Consultancy fee income was down by just 1% to £92.2m, with strong performances in housing, building and project consultancy, rural and development consultancy.
The UK property and facilities management business reported a 2% increase in revenues during the period, to £110.1m. Savills said that Covid-19 has necessitated significant amounts of additional work by property managers and the provision of specific advice and return to work processes to clients during and after lockdowns.
Focus on people and cash
Ridley said that the group’s primary focus during the first half of the year has been on its people – staff, clients and suppliers and on maintaining a conservative financing structure to enable it to weather the storm.
The group now has net cash in the business of £9.4m, compared with a net debt of £139m in H1 2019.
“We have adopted the same principle as in the GFC, which is to maintain our staffing levels to ensure that we can continue to provide comprehensive, high quality, timely real estate advice in circumstances where clients have needed it more than ever,” said Ridley. “This is only possible because of our conservative financing structure, and is designed both to minimise the impact on staff and to position the group to outperform in the recovery phases as they emerge across the regions in which we operate.”
Group chief financial officer Simon Shaw said the moment the business first saw the impact Covid-19 was having in Asia it started to “batten down the hatches” and went into “Covid liquidity forecast mode”. That meant cutting senior management salaries around the globe by 20% for the whole of 2020, reducing discretionary spending on all but its digitisation and data analytics activities, and converting receivables into cash in the business.
“Savills has been around a long time and we have seen a lot of storms,” he said. “We have always had a conservative balance sheet so we cannot just survive, but thrive.”

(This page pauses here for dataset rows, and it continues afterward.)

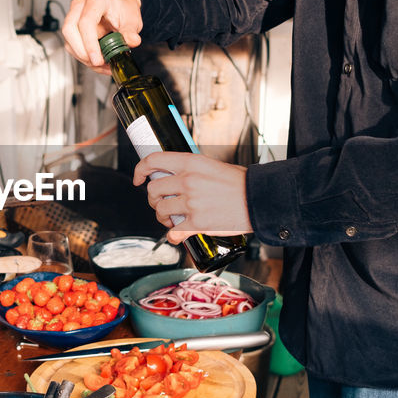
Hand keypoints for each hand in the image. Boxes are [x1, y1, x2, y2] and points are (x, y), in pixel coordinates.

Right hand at [61, 0, 142, 73]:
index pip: (86, 21)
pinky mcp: (72, 29)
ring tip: (103, 64)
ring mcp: (74, 16)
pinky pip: (72, 47)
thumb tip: (133, 41)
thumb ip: (131, 32)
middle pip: (70, 30)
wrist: (121, 5)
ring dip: (84, 58)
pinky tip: (98, 62)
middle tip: (98, 63)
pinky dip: (84, 58)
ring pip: (69, 41)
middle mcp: (81, 6)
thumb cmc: (124, 8)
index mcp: (97, 0)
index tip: (97, 59)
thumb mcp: (132, 20)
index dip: (90, 43)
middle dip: (83, 52)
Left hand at [133, 152, 252, 242]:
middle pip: (153, 189)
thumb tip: (176, 177)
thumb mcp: (213, 166)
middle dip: (153, 199)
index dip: (140, 170)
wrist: (259, 199)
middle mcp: (188, 180)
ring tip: (171, 219)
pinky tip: (178, 235)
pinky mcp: (198, 223)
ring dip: (162, 217)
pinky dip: (173, 236)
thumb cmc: (241, 183)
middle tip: (161, 203)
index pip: (153, 160)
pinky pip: (174, 232)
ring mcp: (191, 202)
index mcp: (191, 163)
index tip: (138, 178)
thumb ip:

Both Shaw and Ridley said the business remained in expansion mode, most recently acquiring German property and facilities management business Omega Immobilien Management.
“It is business as normal for us,” said Shaw. “We will continue to grow.”

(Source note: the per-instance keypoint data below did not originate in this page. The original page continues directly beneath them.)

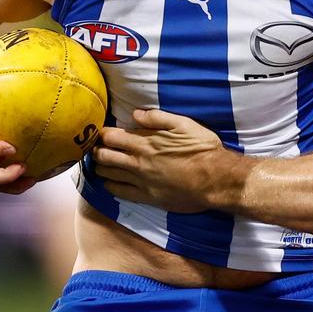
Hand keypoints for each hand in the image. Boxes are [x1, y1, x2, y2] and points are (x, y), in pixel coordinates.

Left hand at [92, 108, 232, 212]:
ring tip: (102, 162)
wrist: (216, 179)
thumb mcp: (185, 124)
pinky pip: (118, 192)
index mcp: (145, 142)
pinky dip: (109, 185)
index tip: (102, 131)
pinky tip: (111, 182)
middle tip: (97, 147)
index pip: (110, 137)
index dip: (102, 133)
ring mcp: (140, 181)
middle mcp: (137, 162)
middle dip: (96, 150)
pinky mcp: (146, 197)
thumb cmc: (203, 149)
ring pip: (107, 174)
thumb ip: (158, 117)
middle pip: (103, 156)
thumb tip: (135, 114)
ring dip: (100, 167)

Ridley said that the group was also not planning to make any significant redundancies in the face of the coronavirus pandemic.
“We will keep our full staff quota to out-service our clients,” he said.
A look to the future
While the second half of the year is traditionally a stronger half, the extent to which business will recover depends on economic and transactional recovery around the world.
Ridley said that the firm was already seeing a strong recovery in residential transactions in the UK, with record numbers in June and July and a record under-offer book. In the commercial investment and leasing business, China, Vietnam, Japan, Taiwan and Korea are all bouncing back, with Europe, the Netherlands, Germany and the Nordics all starting to regain momentum. North America continues to lag behind.
Cross-border activity remains suppressed too, as the drop in international flights hinders transactional activity. Savills said it had seen a 40% decline in cross-border revenues during H1, and until investors are able to “walk the floor” of potential investments, there was unlikely to be a major uptick in business.